**TASK DETAILS:** Extract each line of the data below that contains the word "does".

Records excerpted from a collection:
━━━━

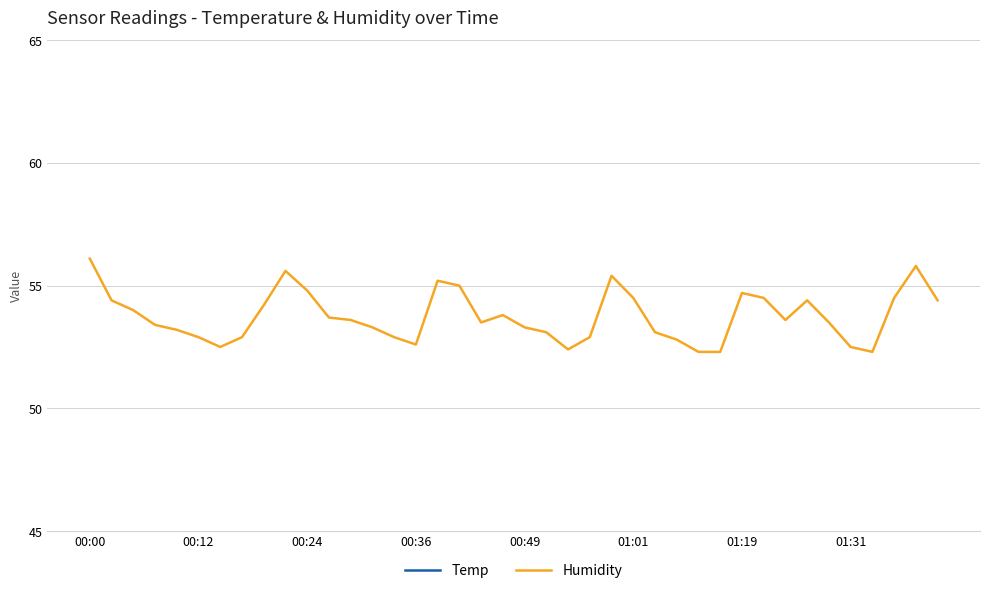

At which label does Humidity first exceed 53?

00:00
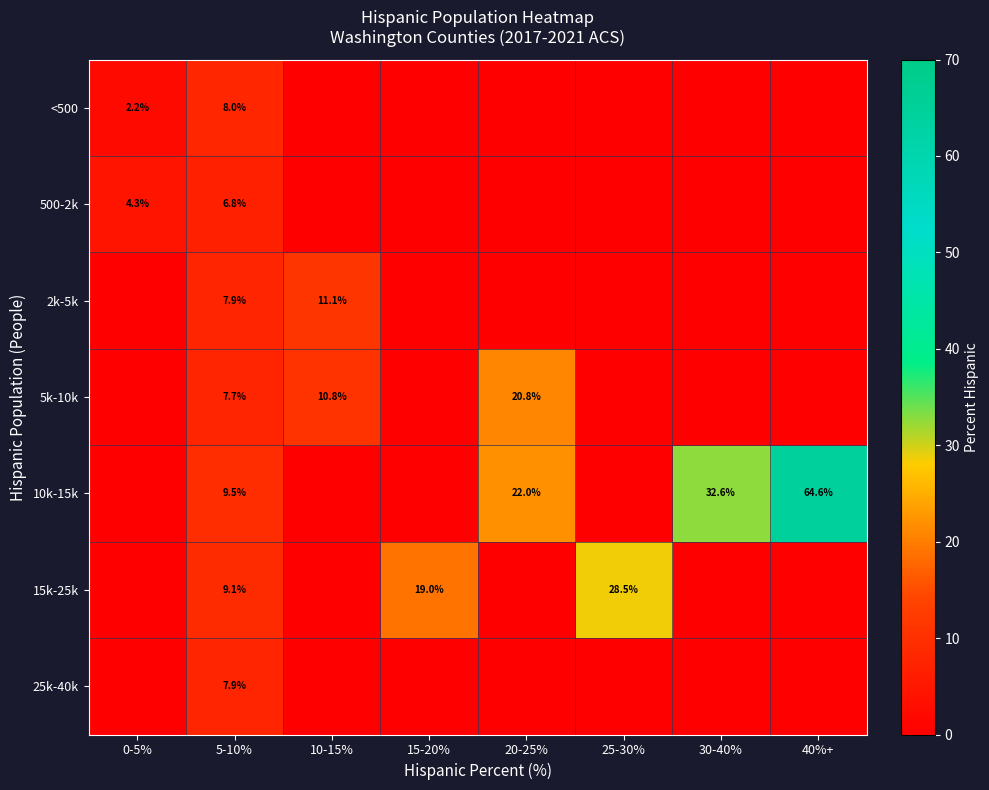

True or false: 5k-10k has a value of 5.3 at 5-10%.

False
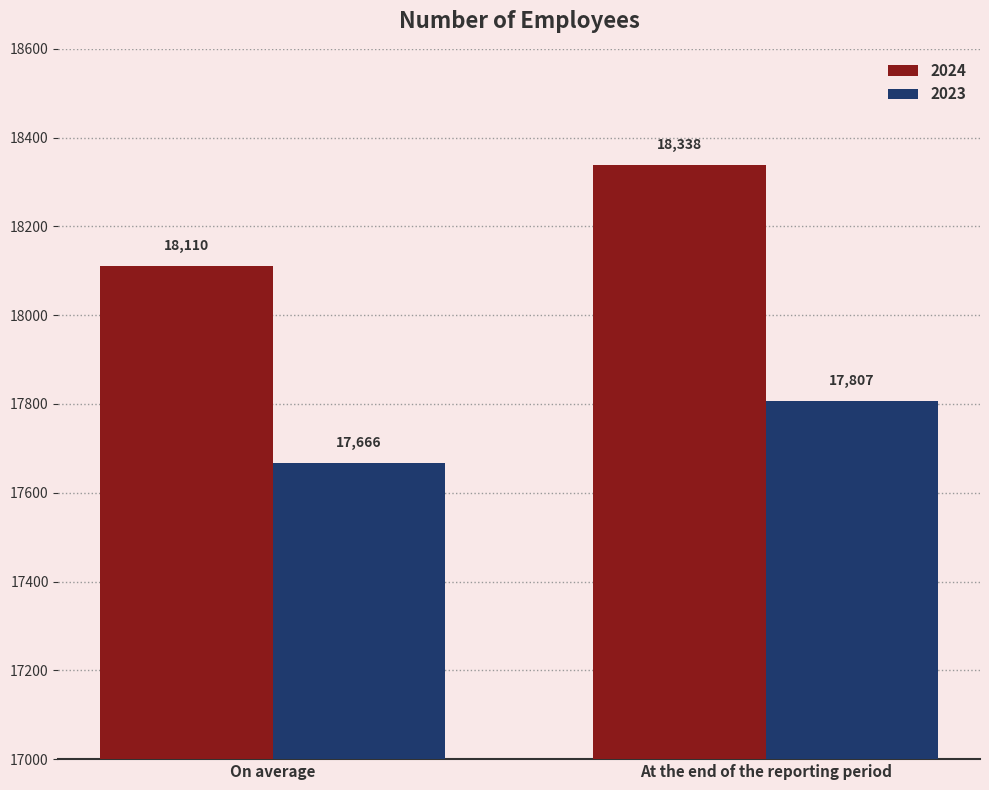

Which label corresponds to the largest value in the chart?

At the end of the reporting period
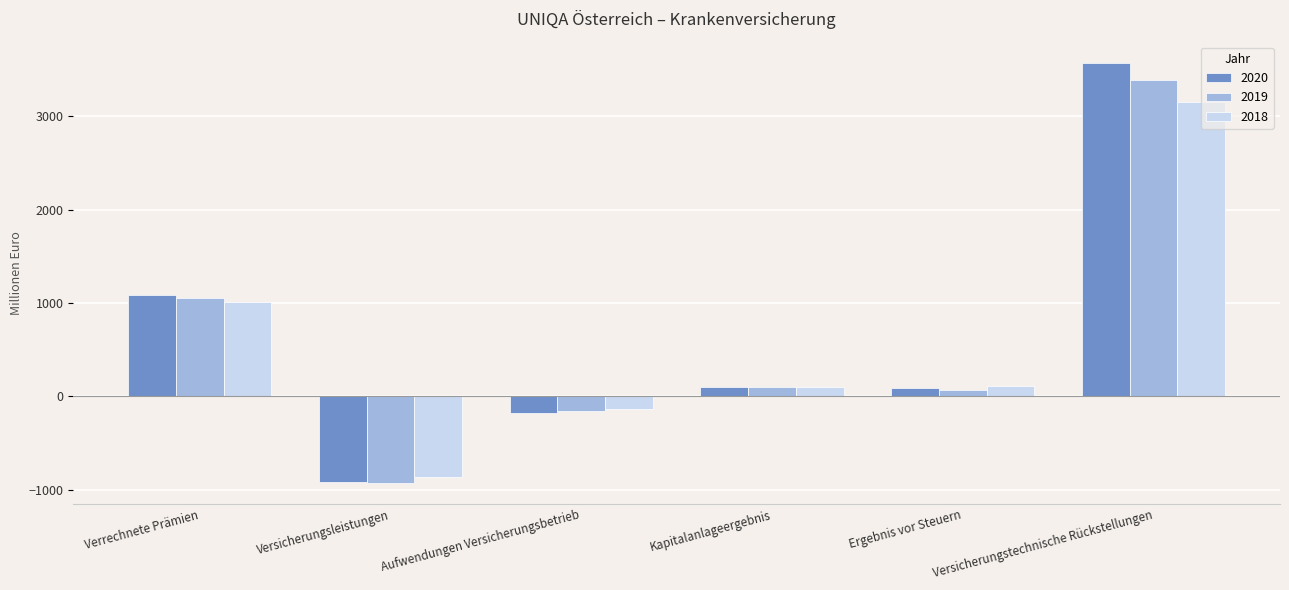

Rank the series by their maximum value, from highest to lowest.

2020, 2019, 2018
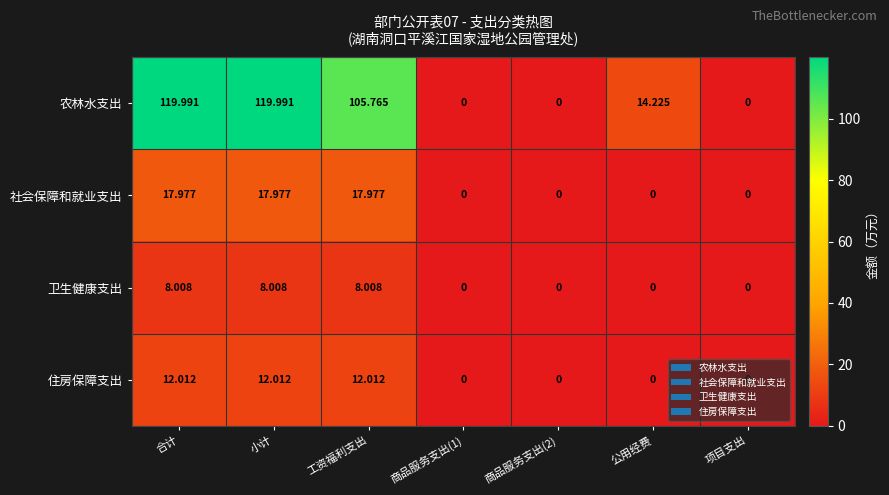

Which series has the largest total across all categories?

农林水支出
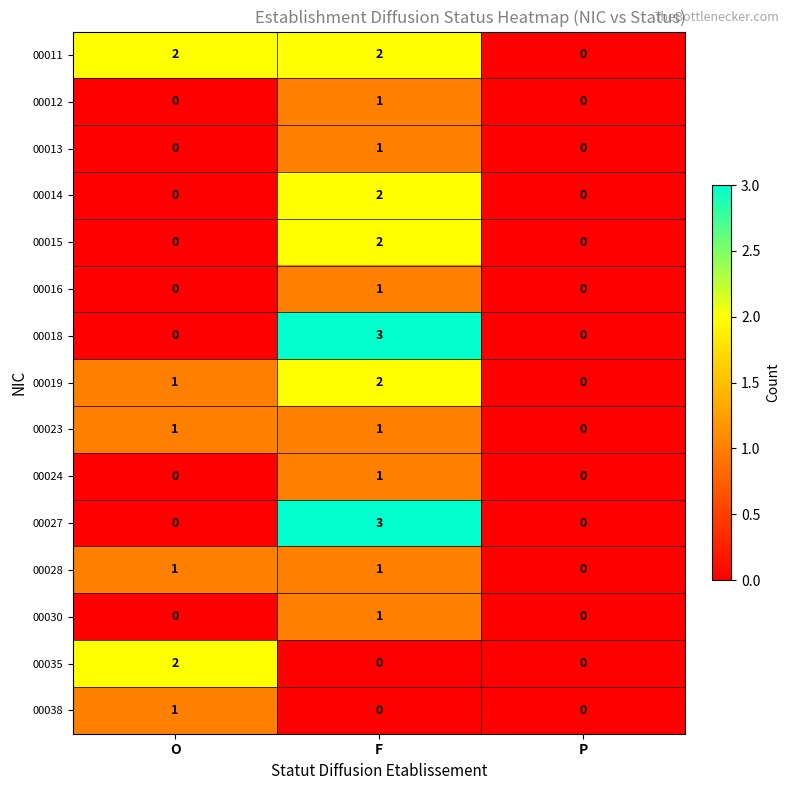

What is the sum of all 00027 values?

3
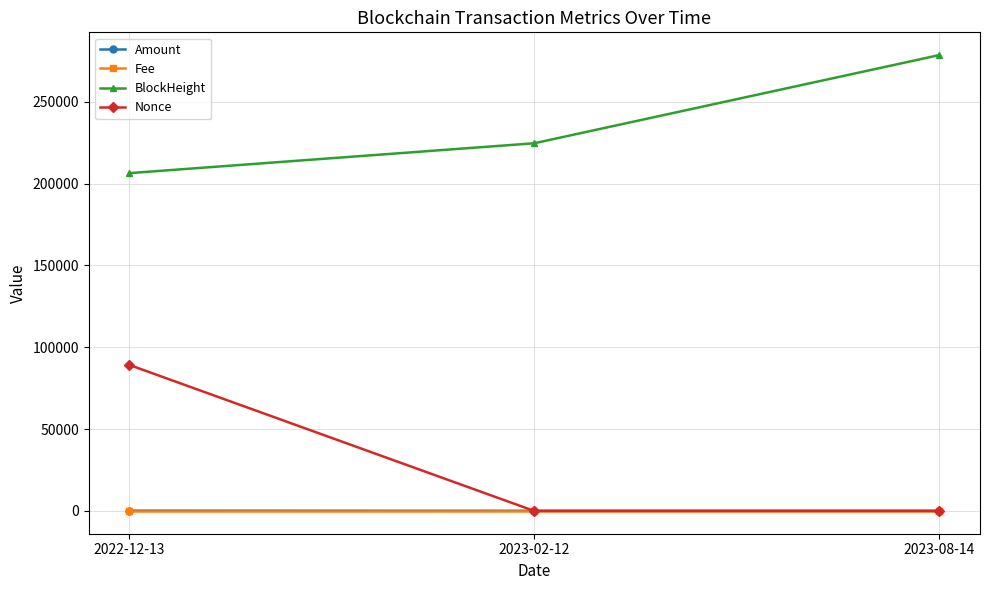

At which label does BlockHeight reach its minimum?

2022-12-13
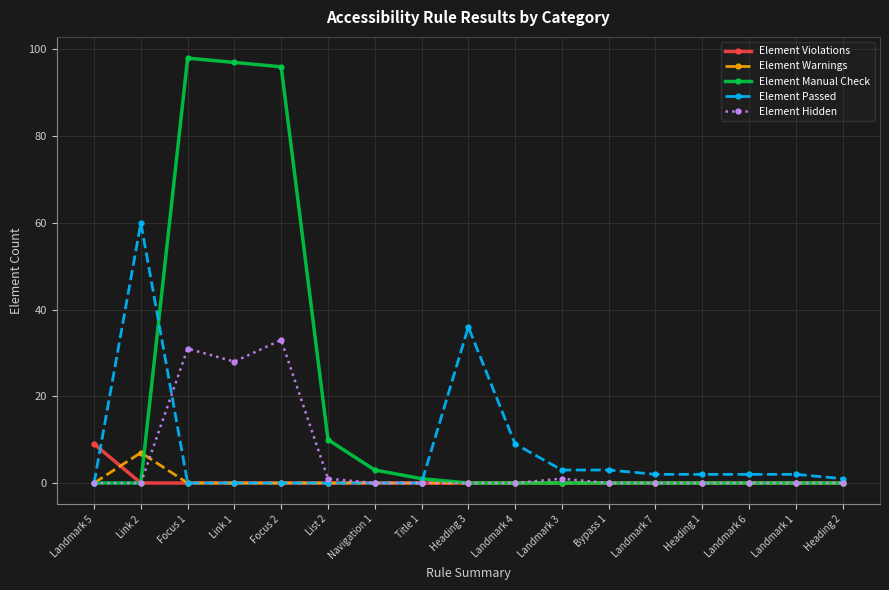

What is the spread (max minus min) of values at Landmark 3?

3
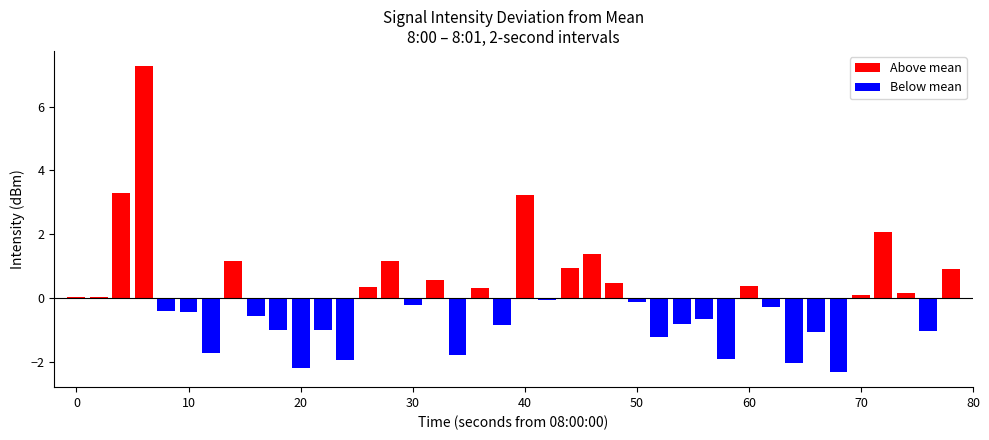

What is the value of the Below mean bar at the 5th from the left?

-0.4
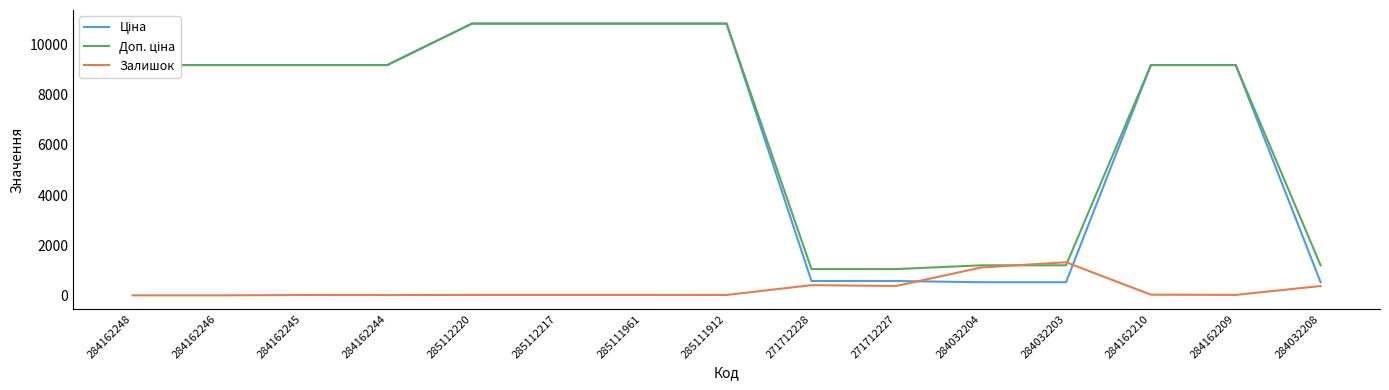

What is the spread (max minus min) of values at 284162246?

9185.1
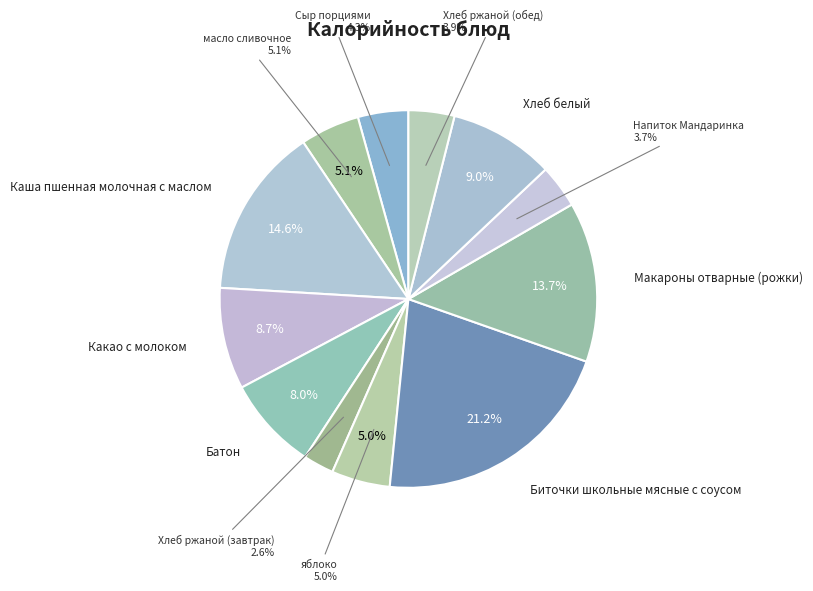

What percentage is the Сыр порциями slice, to the nearest percent?

4%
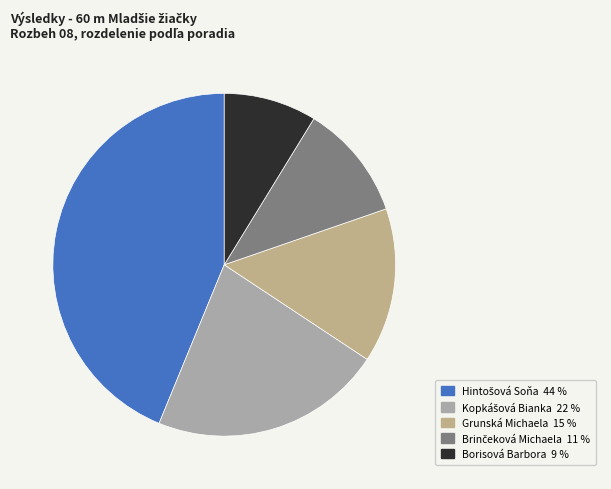

Count the number of slices in the pie.

5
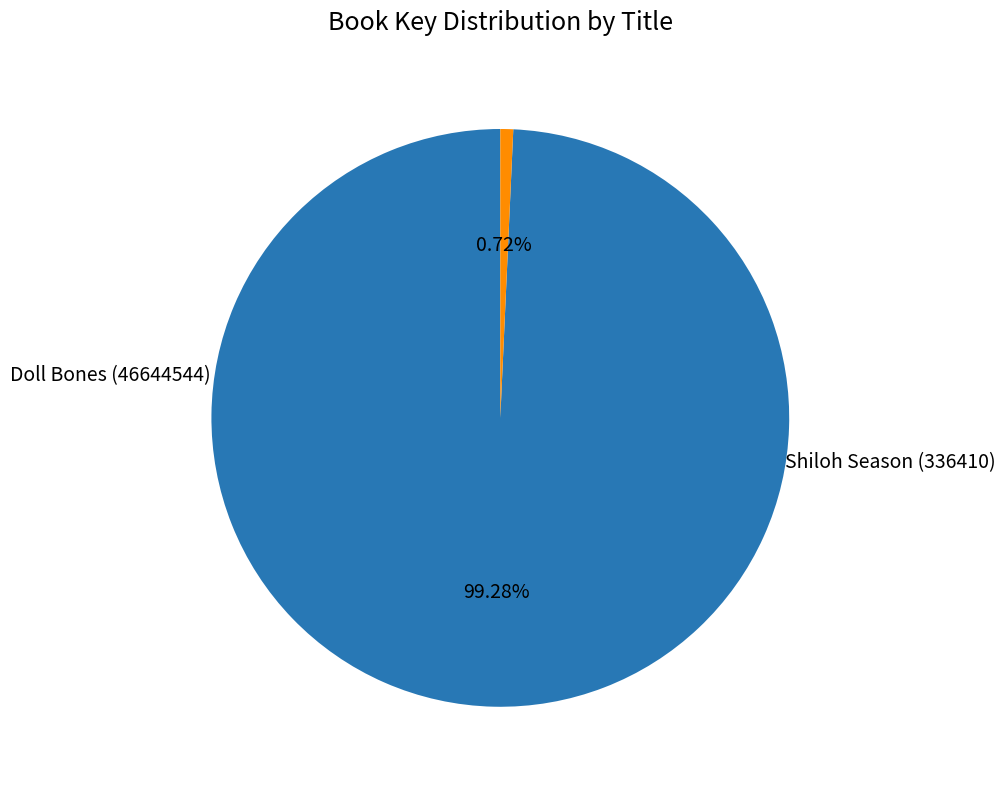

How many slices are in this pie chart?

2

━━━━

**OUTPUT FOR THIS TASK:**
At which label does Humidity first exceed 53?
At which label does BlockHeight reach its minimum?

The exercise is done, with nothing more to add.